ChatGPT (made by OpenAI) and Claude (made by Anthropic) are the two you’ll use most in this series. They’re both large language models, but they have different strengths, different training data, and different personalities.

  • ChatGPT tends to be very capable across a wide range of tasks and integrates well with other tools
  • Claude tends to be better at nuanced writing, longer documents, and following complex instructions
  • Neither is always better — using both gives you the widest range of capability

Try It Now

Ask both ChatGPT and Claude the same question: “What are three ways a local service business could use AI this week?” Compare the responses. Notice the differences in tone, structure, and depth. Neither is wrong — they’re just different.

Why this moment actually matters

AI tools have existed in various forms for years.

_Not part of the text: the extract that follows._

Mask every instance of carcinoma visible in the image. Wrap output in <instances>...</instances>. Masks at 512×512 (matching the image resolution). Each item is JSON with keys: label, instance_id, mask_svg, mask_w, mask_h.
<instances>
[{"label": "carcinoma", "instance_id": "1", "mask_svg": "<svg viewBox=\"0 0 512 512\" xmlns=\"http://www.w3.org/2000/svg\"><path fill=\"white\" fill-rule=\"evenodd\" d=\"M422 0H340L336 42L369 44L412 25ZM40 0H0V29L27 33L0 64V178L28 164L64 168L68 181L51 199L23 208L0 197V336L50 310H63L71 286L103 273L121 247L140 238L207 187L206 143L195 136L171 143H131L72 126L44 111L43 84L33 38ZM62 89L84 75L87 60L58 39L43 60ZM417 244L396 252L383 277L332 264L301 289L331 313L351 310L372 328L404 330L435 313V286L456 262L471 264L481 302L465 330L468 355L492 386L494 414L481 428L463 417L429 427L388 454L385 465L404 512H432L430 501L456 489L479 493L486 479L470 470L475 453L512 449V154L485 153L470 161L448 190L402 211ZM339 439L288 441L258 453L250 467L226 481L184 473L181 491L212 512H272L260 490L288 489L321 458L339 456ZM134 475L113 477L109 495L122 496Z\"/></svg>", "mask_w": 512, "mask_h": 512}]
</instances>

What’s different now is accessibility. You don’t need a developer, a data science team, or a budget. You need a browser and 15 minutes.

The gap between businesses using AI thoughtfully and businesses ignoring it is widening every month. That’s not a scare tactic — it’s just the reality of what’s happening. The businesses who figure this out early get a compounding advantage: they get faster, they free up time, and they can focus their human energy on the things AI can’t do.

The good news is that the bar is low. Most small business owners aren’t using these tools strategically at all. That means even a basic AI workflow puts you ahead of the curve — and that’s exactly what this series is designed to give you.

The honest take: AI won’t replace you. But people who know how to use AI well will have a real advantage over those who don’t. This series is about making sure you’re in the first group.